People were also unable to leave. The podcast reports the story of how one mother is known to have made a daring nighttime escape with her two children; she snapped out of the spell she was under and made an escape plan, but because the perimeter was monitored, she escaped entirely on her stomach, kind of slithering out to avoid detection, and eventually was able to flag down a car on a road the next morning.
The Koresh group was truly a classic destructive cult of the worst kind, really a kind of criminal operation. And the thing that gives on a twist feeling in the stomach is that every one of those people, the adults, anyway, had gone by their own free will. None were snatched off a street, blindfolded, tossed in a van, and ended up at Waco. They were all believers in Koresh.

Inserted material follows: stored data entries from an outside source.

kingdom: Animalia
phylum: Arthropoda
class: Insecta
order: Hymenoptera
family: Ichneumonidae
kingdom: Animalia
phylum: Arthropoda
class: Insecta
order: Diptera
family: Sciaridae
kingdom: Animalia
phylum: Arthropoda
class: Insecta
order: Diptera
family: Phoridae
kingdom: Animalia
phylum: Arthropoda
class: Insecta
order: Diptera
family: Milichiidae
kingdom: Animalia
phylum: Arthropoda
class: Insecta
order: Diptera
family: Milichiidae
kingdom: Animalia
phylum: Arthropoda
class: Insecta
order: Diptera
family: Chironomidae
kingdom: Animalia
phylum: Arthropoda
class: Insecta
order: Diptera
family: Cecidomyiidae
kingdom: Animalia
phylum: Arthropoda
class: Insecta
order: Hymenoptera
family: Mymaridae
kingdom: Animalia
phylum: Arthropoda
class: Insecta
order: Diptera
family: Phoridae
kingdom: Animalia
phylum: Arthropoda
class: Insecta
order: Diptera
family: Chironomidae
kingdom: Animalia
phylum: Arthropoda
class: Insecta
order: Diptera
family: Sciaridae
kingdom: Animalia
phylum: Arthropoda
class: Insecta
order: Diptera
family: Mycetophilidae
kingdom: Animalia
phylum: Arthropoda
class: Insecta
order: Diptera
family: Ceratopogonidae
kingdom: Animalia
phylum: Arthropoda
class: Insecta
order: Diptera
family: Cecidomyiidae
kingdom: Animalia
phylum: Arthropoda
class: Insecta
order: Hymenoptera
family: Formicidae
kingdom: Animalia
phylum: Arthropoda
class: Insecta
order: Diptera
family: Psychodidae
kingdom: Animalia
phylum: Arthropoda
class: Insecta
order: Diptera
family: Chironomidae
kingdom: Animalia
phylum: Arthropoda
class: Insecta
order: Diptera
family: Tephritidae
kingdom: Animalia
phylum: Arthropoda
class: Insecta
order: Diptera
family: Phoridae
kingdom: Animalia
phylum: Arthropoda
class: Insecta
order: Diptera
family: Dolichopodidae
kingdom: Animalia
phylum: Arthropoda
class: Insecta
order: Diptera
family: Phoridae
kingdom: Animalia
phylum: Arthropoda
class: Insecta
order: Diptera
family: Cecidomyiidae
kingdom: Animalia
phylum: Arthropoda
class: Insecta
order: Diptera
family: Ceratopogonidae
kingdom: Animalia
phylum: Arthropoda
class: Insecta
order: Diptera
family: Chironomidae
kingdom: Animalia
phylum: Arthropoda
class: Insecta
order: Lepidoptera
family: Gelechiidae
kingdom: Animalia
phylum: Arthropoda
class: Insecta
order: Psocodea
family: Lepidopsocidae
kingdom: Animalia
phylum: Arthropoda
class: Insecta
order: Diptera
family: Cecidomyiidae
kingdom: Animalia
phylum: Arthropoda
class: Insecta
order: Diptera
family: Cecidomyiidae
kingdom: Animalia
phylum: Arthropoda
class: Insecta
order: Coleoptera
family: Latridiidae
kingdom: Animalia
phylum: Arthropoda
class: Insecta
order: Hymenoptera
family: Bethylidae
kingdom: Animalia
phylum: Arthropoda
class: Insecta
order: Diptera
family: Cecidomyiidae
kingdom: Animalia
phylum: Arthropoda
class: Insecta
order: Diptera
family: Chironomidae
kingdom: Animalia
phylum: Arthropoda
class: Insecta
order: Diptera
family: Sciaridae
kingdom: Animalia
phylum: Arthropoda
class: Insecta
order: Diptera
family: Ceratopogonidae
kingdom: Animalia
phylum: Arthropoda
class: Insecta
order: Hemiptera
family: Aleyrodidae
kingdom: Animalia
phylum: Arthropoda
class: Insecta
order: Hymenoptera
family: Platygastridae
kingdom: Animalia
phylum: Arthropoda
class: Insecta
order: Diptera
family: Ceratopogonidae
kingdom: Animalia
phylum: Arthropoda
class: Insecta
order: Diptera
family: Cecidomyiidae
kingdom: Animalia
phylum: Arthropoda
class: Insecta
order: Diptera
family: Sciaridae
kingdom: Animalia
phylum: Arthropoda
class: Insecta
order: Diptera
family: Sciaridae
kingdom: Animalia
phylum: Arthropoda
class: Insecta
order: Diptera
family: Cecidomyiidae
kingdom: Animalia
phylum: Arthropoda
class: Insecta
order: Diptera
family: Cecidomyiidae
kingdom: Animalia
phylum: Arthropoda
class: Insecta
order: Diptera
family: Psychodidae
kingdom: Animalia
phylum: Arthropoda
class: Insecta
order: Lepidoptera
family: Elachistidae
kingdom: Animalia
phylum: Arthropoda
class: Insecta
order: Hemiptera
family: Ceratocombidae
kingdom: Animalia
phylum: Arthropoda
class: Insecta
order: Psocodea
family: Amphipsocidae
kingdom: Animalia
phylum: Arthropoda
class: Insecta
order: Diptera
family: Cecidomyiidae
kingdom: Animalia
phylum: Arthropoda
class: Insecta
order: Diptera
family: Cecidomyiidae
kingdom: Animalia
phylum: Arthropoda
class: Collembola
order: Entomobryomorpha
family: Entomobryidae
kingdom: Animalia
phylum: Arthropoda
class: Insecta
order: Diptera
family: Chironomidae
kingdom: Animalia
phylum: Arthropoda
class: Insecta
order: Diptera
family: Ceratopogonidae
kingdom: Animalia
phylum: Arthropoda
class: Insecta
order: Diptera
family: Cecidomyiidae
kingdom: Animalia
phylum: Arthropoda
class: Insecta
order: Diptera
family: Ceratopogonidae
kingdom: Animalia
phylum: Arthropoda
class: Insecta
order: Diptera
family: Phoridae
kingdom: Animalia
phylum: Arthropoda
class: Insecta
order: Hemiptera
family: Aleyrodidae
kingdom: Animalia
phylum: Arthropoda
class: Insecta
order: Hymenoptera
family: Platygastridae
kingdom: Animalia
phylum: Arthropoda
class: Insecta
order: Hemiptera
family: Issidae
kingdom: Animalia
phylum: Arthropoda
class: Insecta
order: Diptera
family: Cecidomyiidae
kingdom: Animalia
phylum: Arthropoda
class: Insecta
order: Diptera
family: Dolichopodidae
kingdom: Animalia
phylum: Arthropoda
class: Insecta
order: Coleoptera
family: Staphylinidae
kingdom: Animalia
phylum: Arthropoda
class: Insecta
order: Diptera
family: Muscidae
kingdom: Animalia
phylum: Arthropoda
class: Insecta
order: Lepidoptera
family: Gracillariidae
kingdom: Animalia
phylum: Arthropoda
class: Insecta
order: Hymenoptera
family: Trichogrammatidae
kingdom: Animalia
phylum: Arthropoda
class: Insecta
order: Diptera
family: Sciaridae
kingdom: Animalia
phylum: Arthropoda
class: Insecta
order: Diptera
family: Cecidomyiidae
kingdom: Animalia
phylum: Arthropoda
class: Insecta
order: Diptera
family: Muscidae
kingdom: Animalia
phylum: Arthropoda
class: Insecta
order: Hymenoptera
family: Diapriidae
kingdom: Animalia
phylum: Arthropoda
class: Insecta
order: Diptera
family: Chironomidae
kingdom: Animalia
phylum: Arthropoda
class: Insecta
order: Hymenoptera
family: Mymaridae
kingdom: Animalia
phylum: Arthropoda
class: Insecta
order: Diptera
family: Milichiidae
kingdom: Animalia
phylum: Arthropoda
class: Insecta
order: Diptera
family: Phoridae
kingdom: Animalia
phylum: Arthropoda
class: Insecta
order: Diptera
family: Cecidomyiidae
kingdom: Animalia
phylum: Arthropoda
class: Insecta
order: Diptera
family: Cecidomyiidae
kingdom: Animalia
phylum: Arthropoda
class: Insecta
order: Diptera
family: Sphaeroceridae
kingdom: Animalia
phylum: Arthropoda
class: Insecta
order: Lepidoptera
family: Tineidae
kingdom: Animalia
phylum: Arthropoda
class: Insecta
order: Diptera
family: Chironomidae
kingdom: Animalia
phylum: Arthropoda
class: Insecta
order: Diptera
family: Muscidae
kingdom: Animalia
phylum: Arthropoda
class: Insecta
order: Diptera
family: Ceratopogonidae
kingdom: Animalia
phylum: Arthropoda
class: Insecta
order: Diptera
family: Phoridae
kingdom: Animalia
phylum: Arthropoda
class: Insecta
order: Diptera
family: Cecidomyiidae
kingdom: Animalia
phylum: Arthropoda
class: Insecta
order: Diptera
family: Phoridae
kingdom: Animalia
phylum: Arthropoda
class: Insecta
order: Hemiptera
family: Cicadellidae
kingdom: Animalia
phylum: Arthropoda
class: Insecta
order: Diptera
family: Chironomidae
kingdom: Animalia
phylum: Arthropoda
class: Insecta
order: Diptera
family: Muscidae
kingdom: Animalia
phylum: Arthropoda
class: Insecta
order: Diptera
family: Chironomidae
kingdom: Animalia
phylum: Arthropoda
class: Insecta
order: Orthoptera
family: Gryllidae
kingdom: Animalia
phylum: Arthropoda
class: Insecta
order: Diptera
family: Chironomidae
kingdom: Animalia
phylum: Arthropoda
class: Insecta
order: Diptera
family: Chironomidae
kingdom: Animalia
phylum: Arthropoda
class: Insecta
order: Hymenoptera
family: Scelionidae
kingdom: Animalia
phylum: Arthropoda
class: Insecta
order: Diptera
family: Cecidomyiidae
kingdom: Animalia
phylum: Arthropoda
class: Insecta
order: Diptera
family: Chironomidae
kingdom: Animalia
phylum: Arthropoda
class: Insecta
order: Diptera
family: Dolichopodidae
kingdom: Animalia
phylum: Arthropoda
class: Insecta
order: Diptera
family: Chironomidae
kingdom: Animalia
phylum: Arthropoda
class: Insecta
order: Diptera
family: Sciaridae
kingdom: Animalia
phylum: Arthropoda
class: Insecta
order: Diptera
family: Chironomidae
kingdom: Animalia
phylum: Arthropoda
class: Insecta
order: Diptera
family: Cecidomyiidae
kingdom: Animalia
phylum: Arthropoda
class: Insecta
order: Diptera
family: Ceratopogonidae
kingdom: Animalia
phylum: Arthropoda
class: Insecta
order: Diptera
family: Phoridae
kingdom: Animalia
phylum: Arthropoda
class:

The podcast was not meant as an analysis of how cults work. But in reviewing the story of how dozens of people left the UK to join the Koresh compound at Waco, though, a few of the classic warning signs do come up.
I know the signs.
Observing, dealing with, and being targeted by cults, broadly comparable to the Koresh group, in 2010s South Korea.
One day I might write about my experiences with cults. In the years I spent in Korea, I had many, both trivial and serious, and all unrelated (as far as I know). Friends did, as well. I still recall how one friend in Incheon in the early 2010s, Danielle, was hurt when she realized a Korean friend and organization she was part of had been a cult front.
Yes, U had experience with some groups active in South Korea that use the same tactics and make similar claims as the Koresh people were ca.1988. One in particular, whose initials are SCJ. It is a group I grew to hate when I learned more about the extent of their operations. I, and others, were targeted, and the people doing the targeting are pretty good at it. It’s a story (series of stories) worth telling. These groups have non-trivial influence, though there is plenty of opposition to them by mainstream Christians.
I might compare cults to a bright source of light which, while it may look benign or intriguing from a distance, or as something that can be dismissed peremptorily. Easy to ignore. But it is a source of light that can really sting when you get too close. A light bulb emits light, but you’d better not get too close or touch it for too long or you’re potentially doing damage to yourself. Same. And I am not talking (only) about being a ‘member,’ as such, or even a relative or friend of a member. I am talking about being someone in any way involved, including through no fault at all of their own, having been deceived in one way or another by cult recruiters. They act as a kind of parallel state. Their work is akin to that of intelligence agents. I’d really like to write more on this some day. It’s a topic I have long avoided.